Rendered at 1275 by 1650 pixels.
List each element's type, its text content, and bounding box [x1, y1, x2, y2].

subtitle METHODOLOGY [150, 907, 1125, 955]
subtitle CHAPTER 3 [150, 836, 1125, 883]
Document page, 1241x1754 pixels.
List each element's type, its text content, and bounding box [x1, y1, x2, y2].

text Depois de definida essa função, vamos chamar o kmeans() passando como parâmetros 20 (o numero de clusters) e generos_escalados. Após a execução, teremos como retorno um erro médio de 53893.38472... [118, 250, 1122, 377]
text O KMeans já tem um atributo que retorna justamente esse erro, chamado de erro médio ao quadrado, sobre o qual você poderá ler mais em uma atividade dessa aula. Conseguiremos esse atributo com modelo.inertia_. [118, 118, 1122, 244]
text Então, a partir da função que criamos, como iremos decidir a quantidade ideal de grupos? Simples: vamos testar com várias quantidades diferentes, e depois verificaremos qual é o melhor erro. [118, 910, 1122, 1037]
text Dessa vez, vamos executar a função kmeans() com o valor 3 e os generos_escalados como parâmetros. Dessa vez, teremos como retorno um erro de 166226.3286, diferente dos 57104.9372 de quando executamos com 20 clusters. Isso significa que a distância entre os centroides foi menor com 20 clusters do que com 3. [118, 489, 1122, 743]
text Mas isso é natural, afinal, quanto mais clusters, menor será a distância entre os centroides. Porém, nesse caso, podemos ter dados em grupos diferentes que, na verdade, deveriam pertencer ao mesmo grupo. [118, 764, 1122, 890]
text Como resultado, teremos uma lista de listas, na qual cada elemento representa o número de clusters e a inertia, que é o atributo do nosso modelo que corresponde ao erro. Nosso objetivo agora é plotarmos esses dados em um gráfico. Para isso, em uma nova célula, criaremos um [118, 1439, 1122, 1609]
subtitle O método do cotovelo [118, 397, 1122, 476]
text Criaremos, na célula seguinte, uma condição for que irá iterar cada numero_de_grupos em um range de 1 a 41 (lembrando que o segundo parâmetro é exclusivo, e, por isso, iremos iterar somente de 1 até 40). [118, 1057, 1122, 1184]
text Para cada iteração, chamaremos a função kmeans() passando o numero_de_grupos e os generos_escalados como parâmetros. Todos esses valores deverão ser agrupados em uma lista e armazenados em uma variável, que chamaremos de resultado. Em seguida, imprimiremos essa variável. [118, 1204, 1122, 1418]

------------------------------

Challenge:
Render the lines above as a Markdown table with the columns Row and Line, numbering each row and omitting the blank lines.

Task response:
| Row | Line |
|---|---|
| 1 | Rendered at 1275 by 1650 pixels. |
| 2 | List each element's type, its text content, and bounding box [x1, y1, x2, y2]. |
| 3 | subtitle METHODOLOGY [150, 907, 1125, 955] |
| 4 | subtitle CHAPTER 3 [150, 836, 1125, 883] |
| 5 | Document page, 1241x1754 pixels. |
| 6 | List each element's type, its text content, and bounding box [x1, y1, x2, y2]. |
| 7 | text Depois de definida essa função, vamos chamar o kmeans() passando como parâmetros 20 (o numero de clusters) e generos_escalados. Após a execução, teremos como retorno um erro médio de 53893.38472... [118, 250, 1122, 377] |
| 8 | text O KMeans já tem um atributo que retorna justamente esse erro, chamado de erro médio ao quadrado, sobre o qual você poderá ler mais em uma atividade dessa aula. Conseguiremos esse atributo com modelo.inertia_. [118, 118, 1122, 244] |
| 9 | text Então, a partir da função que criamos, como iremos decidir a quantidade ideal de grupos? Simples: vamos testar com várias quantidades diferentes, e depois verificaremos qual é o melhor erro. [118, 910, 1122, 1037] |
| 10 | text Dessa vez, vamos executar a função kmeans() com o valor 3 e os generos_escalados como parâmetros. Dessa vez, teremos como retorno um erro de 166226.3286, diferente dos 57104.9372 de quando executamos com 20 clusters. Isso significa que a distância entre os centroides foi menor com 20 clusters do que com 3. [118, 489, 1122, 743] |
| 11 | text Mas isso é natural, afinal, quanto mais clusters, menor será a distância entre os centroides. Porém, nesse caso, podemos ter dados em grupos diferentes que, na verdade, deveriam pertencer ao mesmo grupo. [118, 764, 1122, 890] |
| 12 | text Como resultado, teremos uma lista de listas, na qual cada elemento representa o número de clusters e a inertia, que é o atributo do nosso modelo que corresponde ao erro. Nosso objetivo agora é plotarmos esses dados em um gráfico. Para isso, em uma nova célula, criaremos um [118, 1439, 1122, 1609] |
| 13 | subtitle O método do cotovelo [118, 397, 1122, 476] |
| 14 | text Criaremos, na célula seguinte, uma condição for que irá iterar cada numero_de_grupos em um range de 1 a 41 (lembrando que o segundo parâmetro é exclusivo, e, por isso, iremos iterar somente de 1 até 40). [118, 1057, 1122, 1184] |
| 15 | text Para cada iteração, chamaremos a função kmeans() passando o numero_de_grupos e os generos_escalados como parâmetros. Todos esses valores deverão ser agrupados em uma lista e armazenados em uma variável, que chamaremos de resultado. Em seguida, imprimiremos essa variável. [118, 1204, 1122, 1418] |